MAYOTTE : UN NOURRISSON TUÉ PAR LES GAZ LACRYMOGÈNES

Depuis plusieurs jours, l’île de Mayotte, territoire français dans l’Océan Indien, est en proie à des troubles après la mort d’un homme tué par un policier. Lorsqu’elle intervient, la police utilise régulièrement et massivement son arsenal, notamment des grenades lacrymogènes. Sans discernement.

France Info révèle qu’un nourrisson serait décédé vendredi 28 février à cause des gaz. Dans le lycée du village de Kahani, «un projectile de gaz est tombé dans une cour où se trouvait une famille. Un nourrisson d’environ trois mois aurait inhalé du gaz lacrymogène. Conduit aux urgences, le bébé est décédé. Le corps a été remis à la famille, l’enterrement a eu lieu en fin de matinée. »

Cet évènement effroyable fait très peu de bruit en métropole, et ne suscite aucune réaction. Le gaz lacrymogène est une arme devenue systématique dans les rapports entre la police française et la population. Pourtant il s’agit bien d’une arme dangereuse. Et ce n’est pas la première fois qu’un bébé est atteint par des gaz.
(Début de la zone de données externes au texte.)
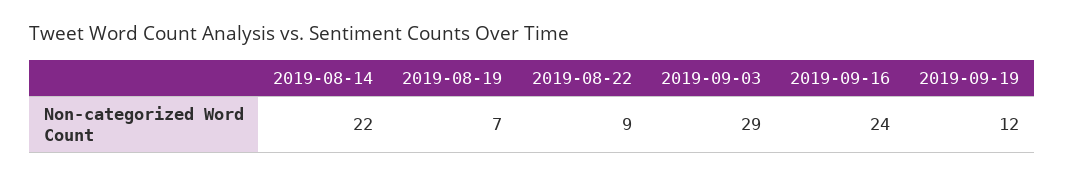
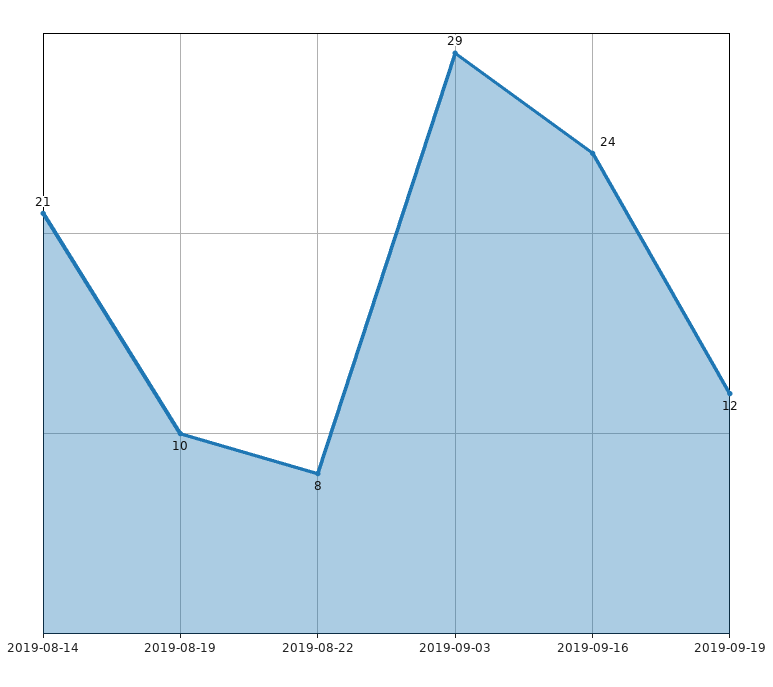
  {
-   "2019-08-14": 22,
+   "2019-08-14": 21,
-   "2019-08-19": 7,
+   "2019-08-19": 10,
-   "2019-08-22": 9,
+   "2019-08-22": 8,
    "2019-09-03": 29,
    "2019-09-16": 24,
    "2019-09-19": 12
  }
• A Lyon, samedi 7 décembre, lors de la fête des Lumières, les forces de l’ordre ont tiré des grenades. Un bébé de 30 jours aurait reçu des émanations de gaz lacrymogène. Une vidéo montre une femme accompagnée du bébé et de trois autres enfants atteinte par le gaz. Les images montrent des pompiers effectuer des gestes de secours sur le nouveau-né dans un magasin.

• Mardi 28 janvier, lors de la manifestation des pompiers à Paris, la police a envoyé tellement de lacrymogène qu’il a envahi les bouches de métro, et touché des passagers en semant la panique. Parmi eux, une mère et son nourrisson.

• A Nantes le 17 décembre, lors d’une manifestation contre la réforme des retraites, d’importantes salves de lacrymogène ont été tirées devant la maternité dans le centre-ville. Une femme enceinte a fait un malaise devant les portes, et plusieurs chambres avec des bébés et des mères sur le point d’accoucher ont du être évacuées.

Que faire de telles informations ? Pourquoi ne provoquent-elles pas de soulèvement généralisé ?

Sommes nous rendus au stade où des bébés et des femmes enceintes peuvent être intoxiqués sans qu’il n’y ait aucune réaction ?

Si tel est le cas, nous sommes déjà prêts pour le pire.